Even though the Superior Court is not the highest court of New Jersey, its interpretation of state law should not be disregarded, since "[i]f there be no decision by [the state's highest] court then federal authorities must apply what they find to be the state law after giving `proper regard' to relevant rulings of other courts of the State." Commissioner of Internal Revenue v. Estate of Bosch, 387 U.S. 456, 465, 87 S.Ct. 1776, 1783, 18 L.Ed.2d 886 (1967).
162 N.J. Super. 386, 392 A.2d 1248 (Law Div. 1978).
Because the district court did not have the benefit of the Harvey decision when it made its assessment of New Jersey law, we shall remand the case so that the district court may determine in the first instance whether Lair had a justifiable expectation, cognizable under the fourteenth amendment, to receive treatment, and whether he was unconstitutionally deprived of such right. We note in this regard that any right, if it exists, would be for treatment and not to remain at A.D.T.C., and that it cannot be said that Lair is deprived of that right if he is receiving adequate therapy at his present location.
A re-evaluation of New Jersey law in light of Harvey may also have implications for Lair's contention that his eligibility for parole was unconstitutionally affected by the alleged denial of treatment to him, see Wolff v. McDonnell, 418 U.S. 539, 556-58, 94 S.Ct. 2963, 41 L.Ed.2d 935 (1973), and the district court should reexamine this issue as well upon remand.

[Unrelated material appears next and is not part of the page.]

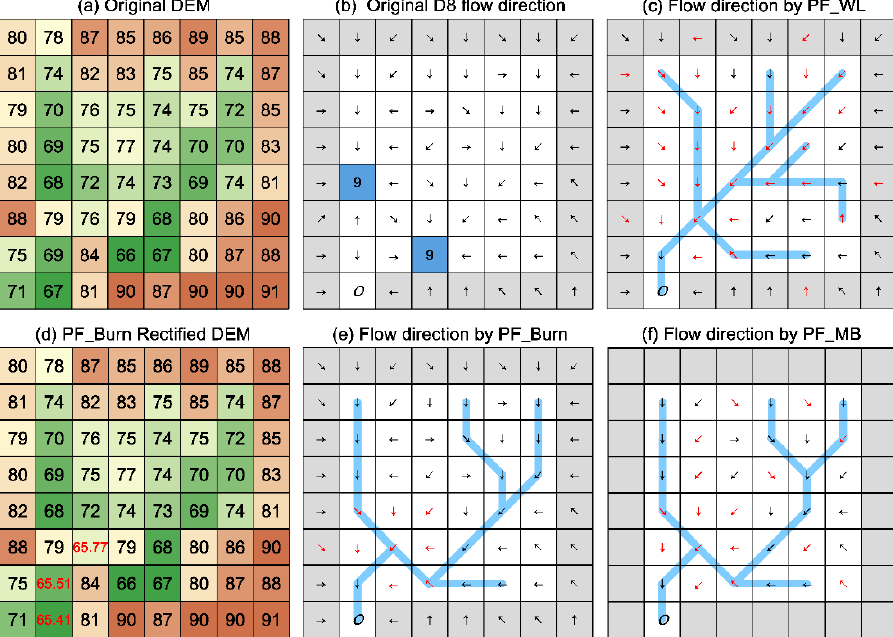
Figure 1. Illustration of various depression treatments. ( a ) An 8 × 8 sample extracted from a 90-m DEM of the Sichuan Basin, which is the study area (see Section 3.1), and its associated D8 steepest downhill flow directions ( b ). ( c ) Flow directions determined by the PF_WL algorithm. ( d ) Depressionless DEM produced by PF_Burn algorithm (the new variant). Flow directions determined by the PF_Burn ( e ) and the PF_MB ( f ) algorithms. Red-colored arrows indicate alterations of the original D8 flow directions as shown in Figure 1b. The dark-shaded cells are border cells.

Inasmuch as the cause is being remanded, the district court may wish to consider whether Lair can adduce facts that would establish that the prison authorities' conduct with respect to his alleged need for psychological treatment constituted "deliberate indifference" to a serious illness or injury and "wanton infliction of unnecessary pain", "repugnant to the conscience of mankind", so as to violate the eighth amendment under the standards laid down in Estelle v. Gamble, 429 U.S. 97, 97 S.Ct. 285, 50 L.Ed.2d 251 (1976).
The judgment of the district court will be vacated and the cause remanded for further proceedings.